L’approvazione, quindi, preclude l’azione di responsabilità individuale del singolo condomino per tutti quegli atti gestionali che rientrano nell’ambito del bilancio approvato. Questo non significa che l’amministratore sia immune da ogni responsabilità. L’approvazione non può sanare illeciti che esulano dal mandato (ad esempio, atti di rilevanza penale come l’appropriazione indebita), ma nel caso di specie la contestazione verteva su una presunta cattiva gestione documentale, materia tipica del rendiconto.
Le Conclusioni: Implicazioni Pratiche
Questa ordinanza offre un monito importante per tutti i condomini: la partecipazione attenta e attiva all’assemblea, specialmente durante l’approvazione dei bilanci, è cruciale. Non è possibile rimanere inerti e poi, a distanza di anni, contestare la gestione passata.
- Verifica Preventiva: È diritto di ogni condomino visionare i documenti giustificativi delle spese prima dell’assemblea. Questo è il momento per sollevare dubbi e chiedere chiarimenti.
- Il Voto in Assemblea: Se non si è convinti della correttezza del rendiconto, è necessario votare contro l’approvazione.
- L’Impugnazione: Se la maggioranza approva comunque il rendiconto, il condomino dissenziente o assente deve agire tempestivamente impugnando la delibera in tribunale entro i termini di legge.
In sintesi, la mancata e tempestiva reazione all’approvazione di un rendiconto equivale a una ratifica dell’operato dell’amministratore, chiudendo la porta a future azioni di responsabilità per la gestione contabile approvata.
L’approvazione del rendiconto condominiale impedisce a un singolo condomino di agire contro l’amministratore per la gestione passata?
Sì, secondo la Corte, l’approvazione del rendiconto da parte dell’assemblea, se la relativa delibera non viene impugnata nei termini di legge, preclude al singolo condomino la possibilità di intentare un’azione di responsabilità contro l’amministratore per le attività di gestione coperte da tale approvazione.
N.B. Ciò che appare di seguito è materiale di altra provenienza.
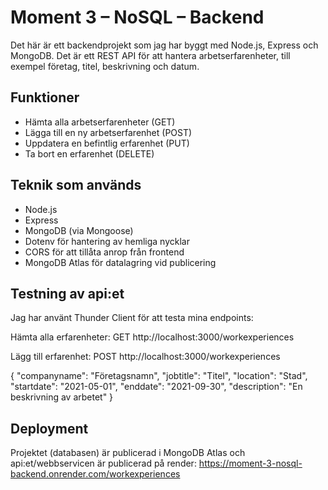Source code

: # Moment 3 – NoSQL – Backend 

Det här är ett backendprojekt som jag har byggt med Node.js, Express och MongoDB. Det är ett REST API för att hantera arbetserfarenheter, till exempel företag, titel, beskrivning och datum.

## Funktioner

- Hämta alla arbetserfarenheter (GET)
- Lägga till en ny arbetserfarenhet (POST)
- Uppdatera en befintlig erfarenhet (PUT)
- Ta bort en erfarenhet (DELETE)

## Teknik som används

- Node.js
- Express
- MongoDB (via Mongoose)
- Dotenv för hantering av hemliga nycklar
- CORS för att tillåta anrop från frontend
- MongoDB Atlas för datalagring vid publicering

## Testning av api:et
Jag har använt Thunder Client för att testa mina endpoints:

Hämta alla erfarenheter:
GET http://localhost:3000/workexperiences

Lägg till erfarenhet:
POST http://localhost:3000/workexperiences

{
  "companyname": "Företagsnamn",
  "jobtitle": "Titel",
  "location": "Stad",
  "startdate": "2021-05-01",
  "enddate": "2021-09-30",
  "description": "En beskrivning av arbetet"
}

## Deployment
Projektet (databasen) är publicerad i MongoDB Atlas och api:et/webbservicen är publicerad på render: https://moment-3-nosql-backend.onrender.com/workexperiences
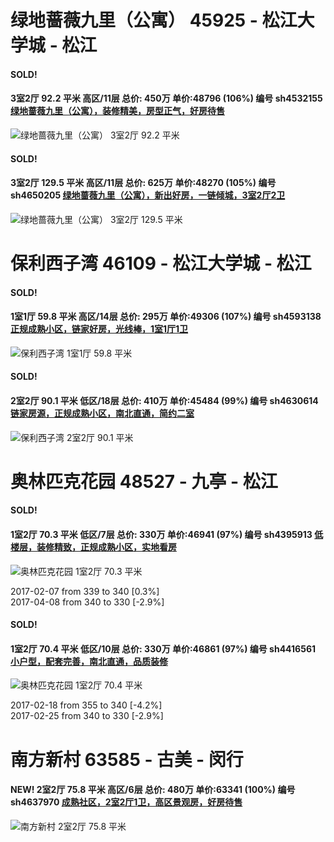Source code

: # 绿地蔷薇九里（公寓） 45925 - 松江大学城 - 松江

#### SOLD!
#### 3室2厅 92.2 平米 高区/11层 总价: 450万 单价:48796 (106%) 编号 sh4532155 [绿地蔷薇九里（公寓），装修精美，房型正气，好房待售](https://href.li/?http://sh.lianjia.com/ershoufang/sh4532155.html)

![绿地蔷薇九里（公寓） 3室2厅 92.2 平米](http://cdn1.dooioo.com/fetch/vp/fy/gi/20160522/cdbb8b19-288c-4ae4-b455-b909317f3b37.jpg_200x150.jpg)



    
#### SOLD!
#### 3室2厅 129.5 平米 高区/11层 总价: 625万 单价:48270 (105%) 编号 sh4650205 [绿地蔷薇九里（公寓），新出好房，一链倾城，3室2厅2卫](https://href.li/?http://sh.lianjia.com/ershoufang/sh4650205.html)

![绿地蔷薇九里（公寓） 3室2厅 129.5 平米](http://cdn7.dooioo.com/static/img/new-version/default_block.png)



    


# 保利西子湾 46109 - 松江大学城 - 松江

#### SOLD!
#### 1室1厅 59.8 平米 高区/14层 总价: 295万 单价:49306 (107%) 编号 sh4593138 [正规成熟小区，链家好房，光线棒，1室1厅1卫](https://href.li/?http://sh.lianjia.com/ershoufang/sh4593138.html)

![保利西子湾 1室1厅 59.8 平米](http://cdn1.dooioo.com/fetch/vp/fy/gi/20170415/60451c60-a045-41a1-8af0-115ead5d295f.jpg_200x150.jpg)



    
#### SOLD!
#### 2室2厅 90.1 平米 低区/18层 总价: 410万 单价:45484 (99%) 编号 sh4630614 [链家房源，正规成熟小区，南北直通，简约二室](https://href.li/?http://sh.lianjia.com/ershoufang/sh4630614.html)

![保利西子湾 2室2厅 90.1 平米](http://cdn1.dooioo.com/fetch/vp/fy/gi/20170509/2f6b33fd-8e80-4e17-96ee-a6c434407005.jpg_200x150.jpg)



    


# 奥林匹克花园 48527 - 九亭 - 松江

#### SOLD!
#### 1室2厅 70.3 平米 低区/7层 总价: 330万 单价:46941 (97%) 编号 sh4395913 [低楼层，装修精致，正规成熟小区，实地看房](https://href.li/?http://sh.lianjia.com/ershoufang/sh4395913.html)

![奥林匹克花园 1室2厅 70.3 平米](http://cdn1.dooioo.com/fetch/vp/fy/gi/20160802/3d535e20-aa91-4a4f-b499-b7d87dd18d76.jpg_200x150.jpg)

2017-02-07 from 339 to 340 [0.3%]<br />2017-04-08 from 340 to 330 [-2.9%]

    
#### SOLD!
#### 1室2厅 70.4 平米 低区/10层 总价: 330万 单价:46861 (97%) 编号 sh4416561 [小户型，配套完善，南北直通，品质装修](https://href.li/?http://sh.lianjia.com/ershoufang/sh4416561.html)

![奥林匹克花园 1室2厅 70.4 平米](http://cdn1.dooioo.com/fetch/vp/fy/gi/20150720/85025a7b-cc57-4d28-a53c-7534b5bca904.jpg_200x150.jpg)

2017-02-18 from 355 to 340 [-4.2%]<br />2017-02-25 from 340 to 330 [-2.9%]

    


# 南方新村 63585 - 古美 - 闵行

#### NEW! 2室2厅 75.8 平米 高区/6层 总价: 480万 单价:63341 (100%) 编号 sh4637970 [成熟社区，2室2厅1卫，高区景观房，好房待售](https://href.li/?http://sh.lianjia.com/ershoufang/sh4637970.html)

![南方新村 2室2厅 75.8 平米](http://cdn1.dooioo.com/fetch/vp/fy/gi/20170513/323ff4ea-1aef-492f-b423-b356fcd08b0a.jpg_200x150.jpg)

    


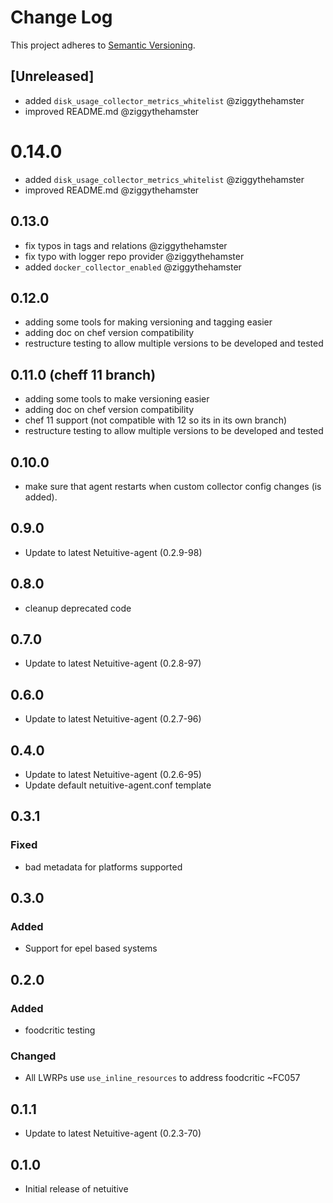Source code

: # Change Log
This project adheres to [Semantic Versioning](http://semver.org/).

## [Unreleased]
- added `disk_usage_collector_metrics_whitelist` @ziggythehamster
- improved README.md @ziggythehamster

# 0.14.0
- added `disk_usage_collector_metrics_whitelist` @ziggythehamster
- improved README.md @ziggythehamster

## 0.13.0
- fix typos in tags and relations @ziggythehamster
- fix typo with logger repo provider @ziggythehamster
- added `docker_collector_enabled` @ziggythehamster


## 0.12.0
- adding some tools for making versioning and tagging easier
- adding doc on chef version compatibility
- restructure testing to allow multiple versions to be developed and tested

## 0.11.0 (cheff 11 branch)
- adding some tools to make versioning easier
- adding doc on chef version compatibility
- chef 11 support (not compatible with 12 so its in its own branch)
- restructure testing to allow multiple versions to be developed and tested

## 0.10.0
- make sure that agent restarts when custom collector config changes (is added).

## 0.9.0
- Update to latest Netuitive-agent (0.2.9-98)

## 0.8.0
- cleanup deprecated code

## 0.7.0
- Update to latest Netuitive-agent (0.2.8-97)

## 0.6.0
- Update to latest Netuitive-agent (0.2.7-96)

## 0.4.0
- Update to latest Netuitive-agent (0.2.6-95)
- Update default netuitive-agent.conf template

## 0.3.1
### Fixed
- bad metadata for platforms supported

## 0.3.0
### Added
- Support for epel based systems

## 0.2.0
### Added
- foodcritic testing
### Changed
- All LWRPs use `use_inline_resources` to address foodcritic ~FC057

## 0.1.1
- Update to latest Netuitive-agent (0.2.3-70)

## 0.1.0
- Initial release of netuitive
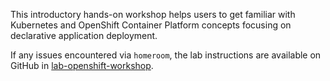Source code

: This introductory hands-on workshop helps users to get familiar with Kubernetes and OpenShift Container Platform concepts focusing on declarative application deployment.

If any issues encountered via `homeroom`, the lab instructions are available on GitHub in [lab-openshift-workshop](https://github.com/kskels/lab-openshift-workshop/tree/main/workshop/content/exercises).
Cosa succede se un condomino sospetta che l’amministratore abbia commesso un illecito penale, come l’appropriazione indebita?
La sentenza chiarisce che l’approvazione del rendiconto non sana illeciti che travalicano i limiti del mandato, come quelli di rilevanza penale. Tuttavia, nel caso specifico, la ricorrente non aveva sporto denuncia e la sua contestazione si basava sulla mancata documentazione di spese all’interno di rendiconti già approvati, non su prove concrete di un reato.
L’approvazione dei bilanci condominiali è una ‘sanatoria’ per ogni azione dell’amministratore?
No, non sana tutto. L’approvazione ratifica l’operato economico-gestionale presentato nel rendiconto. Non può approvare atti illeciti (contrattuali o extracontrattuali) che esulano dal mandato conferito all’amministratore o che costituiscono reato. Tuttavia, la contestazione di spese non documentate deve avvenire prima o tramite l’impugnazione della delibera di approvazione del rendiconto.